**DIRECTIONS FOR THIS TASK**.
Could you extract every entry below and reproduce it exactly?

**GIVEN DATA**.
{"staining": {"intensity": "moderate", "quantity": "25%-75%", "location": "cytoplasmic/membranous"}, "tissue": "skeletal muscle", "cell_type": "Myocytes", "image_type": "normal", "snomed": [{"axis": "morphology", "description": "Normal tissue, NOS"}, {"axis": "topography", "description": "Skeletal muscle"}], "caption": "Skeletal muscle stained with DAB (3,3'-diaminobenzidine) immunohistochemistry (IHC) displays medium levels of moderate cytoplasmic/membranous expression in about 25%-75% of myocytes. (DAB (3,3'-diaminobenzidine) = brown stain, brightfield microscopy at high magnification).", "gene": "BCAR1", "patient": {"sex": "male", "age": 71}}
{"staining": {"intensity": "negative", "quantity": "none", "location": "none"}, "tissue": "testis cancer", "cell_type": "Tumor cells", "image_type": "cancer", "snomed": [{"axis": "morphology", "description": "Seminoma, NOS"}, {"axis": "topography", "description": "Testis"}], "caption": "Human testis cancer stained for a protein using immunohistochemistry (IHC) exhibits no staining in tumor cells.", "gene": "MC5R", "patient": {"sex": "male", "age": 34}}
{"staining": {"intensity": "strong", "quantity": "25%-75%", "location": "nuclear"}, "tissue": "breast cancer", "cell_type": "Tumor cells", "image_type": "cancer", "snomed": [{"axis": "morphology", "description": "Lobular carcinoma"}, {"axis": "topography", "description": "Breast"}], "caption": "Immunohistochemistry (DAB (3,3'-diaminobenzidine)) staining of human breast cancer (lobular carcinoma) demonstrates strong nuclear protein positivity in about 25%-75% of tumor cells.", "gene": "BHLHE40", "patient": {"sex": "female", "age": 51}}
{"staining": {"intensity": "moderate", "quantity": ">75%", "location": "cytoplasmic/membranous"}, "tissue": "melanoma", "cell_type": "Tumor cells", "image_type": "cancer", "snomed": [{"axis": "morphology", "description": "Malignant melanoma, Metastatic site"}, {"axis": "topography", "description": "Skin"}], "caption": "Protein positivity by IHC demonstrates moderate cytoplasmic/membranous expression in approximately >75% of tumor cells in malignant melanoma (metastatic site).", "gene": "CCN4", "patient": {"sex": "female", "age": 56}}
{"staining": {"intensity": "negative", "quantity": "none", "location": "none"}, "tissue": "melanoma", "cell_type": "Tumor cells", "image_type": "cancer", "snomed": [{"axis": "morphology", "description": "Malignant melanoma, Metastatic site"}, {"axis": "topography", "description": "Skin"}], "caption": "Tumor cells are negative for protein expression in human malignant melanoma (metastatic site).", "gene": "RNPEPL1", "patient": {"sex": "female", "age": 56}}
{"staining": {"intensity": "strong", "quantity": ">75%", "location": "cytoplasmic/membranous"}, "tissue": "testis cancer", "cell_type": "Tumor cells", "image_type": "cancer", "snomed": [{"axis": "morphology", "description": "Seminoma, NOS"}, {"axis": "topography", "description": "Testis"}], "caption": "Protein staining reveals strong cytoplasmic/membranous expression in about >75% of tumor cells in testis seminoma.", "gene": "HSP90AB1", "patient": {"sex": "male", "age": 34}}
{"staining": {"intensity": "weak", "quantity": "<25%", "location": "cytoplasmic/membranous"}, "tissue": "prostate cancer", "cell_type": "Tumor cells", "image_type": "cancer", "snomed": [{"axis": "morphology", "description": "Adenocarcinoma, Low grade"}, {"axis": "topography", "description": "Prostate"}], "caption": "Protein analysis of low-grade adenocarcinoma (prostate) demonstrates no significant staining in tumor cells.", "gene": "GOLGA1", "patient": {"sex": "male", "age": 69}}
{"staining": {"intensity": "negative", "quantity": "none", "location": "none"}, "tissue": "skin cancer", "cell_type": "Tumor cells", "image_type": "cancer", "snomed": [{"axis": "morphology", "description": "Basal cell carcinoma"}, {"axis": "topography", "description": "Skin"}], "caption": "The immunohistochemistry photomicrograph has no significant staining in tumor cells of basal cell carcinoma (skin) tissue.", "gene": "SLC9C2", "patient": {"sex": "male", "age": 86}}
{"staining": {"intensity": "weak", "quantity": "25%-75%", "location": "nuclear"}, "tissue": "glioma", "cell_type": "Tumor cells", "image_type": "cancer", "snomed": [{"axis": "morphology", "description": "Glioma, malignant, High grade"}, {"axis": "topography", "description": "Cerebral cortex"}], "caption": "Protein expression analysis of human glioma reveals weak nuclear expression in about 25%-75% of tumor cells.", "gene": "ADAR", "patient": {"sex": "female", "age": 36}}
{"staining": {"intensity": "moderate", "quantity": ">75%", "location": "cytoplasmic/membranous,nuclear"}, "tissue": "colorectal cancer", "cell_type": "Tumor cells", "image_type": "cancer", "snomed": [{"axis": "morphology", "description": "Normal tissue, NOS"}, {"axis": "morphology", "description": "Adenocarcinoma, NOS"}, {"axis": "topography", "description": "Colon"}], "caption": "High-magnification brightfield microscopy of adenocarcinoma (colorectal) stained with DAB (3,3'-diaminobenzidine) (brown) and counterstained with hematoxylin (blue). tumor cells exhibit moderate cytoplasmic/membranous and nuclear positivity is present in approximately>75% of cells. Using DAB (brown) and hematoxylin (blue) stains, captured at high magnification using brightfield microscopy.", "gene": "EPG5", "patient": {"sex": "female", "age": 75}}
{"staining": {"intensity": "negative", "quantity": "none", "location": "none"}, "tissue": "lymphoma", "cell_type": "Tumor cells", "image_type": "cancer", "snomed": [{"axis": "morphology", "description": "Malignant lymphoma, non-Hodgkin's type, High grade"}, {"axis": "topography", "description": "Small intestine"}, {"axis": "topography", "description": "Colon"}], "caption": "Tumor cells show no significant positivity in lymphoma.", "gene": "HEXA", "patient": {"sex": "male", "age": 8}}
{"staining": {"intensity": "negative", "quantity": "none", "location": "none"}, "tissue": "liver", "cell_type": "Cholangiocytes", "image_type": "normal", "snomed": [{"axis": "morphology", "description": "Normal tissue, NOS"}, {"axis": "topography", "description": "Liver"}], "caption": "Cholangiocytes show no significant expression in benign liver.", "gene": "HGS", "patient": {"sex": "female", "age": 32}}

**YOUR SOLUTION**.
{"staining": {"intensity": "moderate", "quantity": "25%-75%", "location": "cytoplasmic/membranous"}, "tissue": "skeletal muscle", "cell_type": "Myocytes", "image_type": "normal", "snomed": [{"axis": "morphology", "description": "Normal tissue, NOS"}, {"axis": "topography", "description": "Skeletal muscle"}], "caption": "Skeletal muscle stained with DAB (3,3'-diaminobenzidine) immunohistochemistry (IHC) displays medium levels of moderate cytoplasmic/membranous expression in about 25%-75% of myocytes. (DAB (3,3'-diaminobenzidine) = brown stain, brightfield microscopy at high magnification).", "gene": "BCAR1", "patient": {"sex": "male", "age": 71}}
{"staining": {"intensity": "negative", "quantity": "none", "location": "none"}, "tissue": "testis cancer", "cell_type": "Tumor cells", "image_type": "cancer", "snomed": [{"axis": "morphology", "description": "Seminoma, NOS"}, {"axis": "topography", "description": "Testis"}], "caption": "Human testis cancer stained for a protein using immunohistochemistry (IHC) exhibits no staining in tumor cells.", "gene": "MC5R", "patient": {"sex": "male", "age": 34}}
{"staining": {"intensity": "strong", "quantity": "25%-75%", "location": "nuclear"}, "tissue": "breast cancer", "cell_type": "Tumor cells", "image_type": "cancer", "snomed": [{"axis": "morphology", "description": "Lobular carcinoma"}, {"axis": "topography", "description": "Breast"}], "caption": "Immunohistochemistry (DAB (3,3'-diaminobenzidine)) staining of human breast cancer (lobular carcinoma) demonstrates strong nuclear protein positivity in about 25%-75% of tumor cells.", "gene": "BHLHE40", "patient": {"sex": "female", "age": 51}}
{"staining": {"intensity": "moderate", "quantity": ">75%", "location": "cytoplasmic/membranous"}, "tissue": "melanoma", "cell_type": "Tumor cells", "image_type": "cancer", "snomed": [{"axis": "morphology", "description": "Malignant melanoma, Metastatic site"}, {"axis": "topography", "description": "Skin"}], "caption": "Protein positivity by IHC demonstrates moderate cytoplasmic/membranous expression in approximately >75% of tumor cells in malignant melanoma (metastatic site).", "gene": "CCN4", "patient": {"sex": "female", "age": 56}}
{"staining": {"intensity": "negative", "quantity": "none", "location": "none"}, "tissue": "melanoma", "cell_type": "Tumor cells", "image_type": "cancer", "snomed": [{"axis": "morphology", "description": "Malignant melanoma, Metastatic site"}, {"axis": "topography", "description": "Skin"}], "caption": "Tumor cells are negative for protein expression in human malignant melanoma (metastatic site).", "gene": "RNPEPL1", "patient": {"sex": "female", "age": 56}}
{"staining": {"intensity": "strong", "quantity": ">75%", "location": "cytoplasmic/membranous"}, "tissue": "testis cancer", "cell_type": "Tumor cells", "image_type": "cancer", "snomed": [{"axis": "morphology", "description": "Seminoma, NOS"}, {"axis": "topography", "description": "Testis"}], "caption": "Protein staining reveals strong cytoplasmic/membranous expression in about >75% of tumor cells in testis seminoma.", "gene": "HSP90AB1", "patient": {"sex": "male", "age": 34}}
{"staining": {"intensity": "weak", "quantity": "<25%", "location": "cytoplasmic/membranous"}, "tissue": "prostate cancer", "cell_type": "Tumor cells", "image_type": "cancer", "snomed": [{"axis": "morphology", "description": "Adenocarcinoma, Low grade"}, {"axis": "topography", "description": "Prostate"}], "caption": "Protein analysis of low-grade adenocarcinoma (prostate) demonstrates no significant staining in tumor cells.", "gene": "GOLGA1", "patient": {"sex": "male", "age": 69}}
{"staining": {"intensity": "negative", "quantity": "none", "location": "none"}, "tissue": "skin cancer", "cell_type": "Tumor cells", "image_type": "cancer", "snomed": [{"axis": "morphology", "description": "Basal cell carcinoma"}, {"axis": "topography", "description": "Skin"}], "caption": "The immunohistochemistry photomicrograph has no significant staining in tumor cells of basal cell carcinoma (skin) tissue.", "gene": "SLC9C2", "patient": {"sex": "male", "age": 86}}
{"staining": {"intensity": "weak", "quantity": "25%-75%", "location": "nuclear"}, "tissue": "glioma", "cell_type": "Tumor cells", "image_type": "cancer", "snomed": [{"axis": "morphology", "description": "Glioma, malignant, High grade"}, {"axis": "topography", "description": "Cerebral cortex"}], "caption": "Protein expression analysis of human glioma reveals weak nuclear expression in about 25%-75% of tumor cells.", "gene": "ADAR", "patient": {"sex": "female", "age": 36}}
{"staining": {"intensity": "moderate", "quantity": ">75%", "location": "cytoplasmic/membranous,nuclear"}, "tissue": "colorectal cancer", "cell_type": "Tumor cells", "image_type": "cancer", "snomed": [{"axis": "morphology", "description": "Normal tissue, NOS"}, {"axis": "morphology", "description": "Adenocarcinoma, NOS"}, {"axis": "topography", "description": "Colon"}], "caption": "High-magnification brightfield microscopy of adenocarcinoma (colorectal) stained with DAB (3,3'-diaminobenzidine) (brown) and counterstained with hematoxylin (blue). tumor cells exhibit moderate cytoplasmic/membranous and nuclear positivity is present in approximately>75% of cells. Using DAB (brown) and hematoxylin (blue) stains, captured at high magnification using brightfield microscopy.", "gene": "EPG5", "patient": {"sex": "female", "age": 75}}
{"staining": {"intensity": "negative", "quantity": "none", "location": "none"}, "tissue": "lymphoma", "cell_type": "Tumor cells", "image_type": "cancer", "snomed": [{"axis": "morphology", "description": "Malignant lymphoma, non-Hodgkin's type, High grade"}, {"axis": "topography", "description": "Small intestine"}, {"axis": "topography", "description": "Colon"}], "caption": "Tumor cells show no significant positivity in lymphoma.", "gene": "HEXA", "patient": {"sex": "male", "age": 8}}
{"staining": {"intensity": "negative", "quantity": "none", "location": "none"}, "tissue": "liver", "cell_type": "Cholangiocytes", "image_type": "normal", "snomed": [{"axis": "morphology", "description": "Normal tissue, NOS"}, {"axis": "topography", "description": "Liver"}], "caption": "Cholangiocytes show no significant expression in benign liver.", "gene": "HGS", "patient": {"sex": "female", "age": 32}}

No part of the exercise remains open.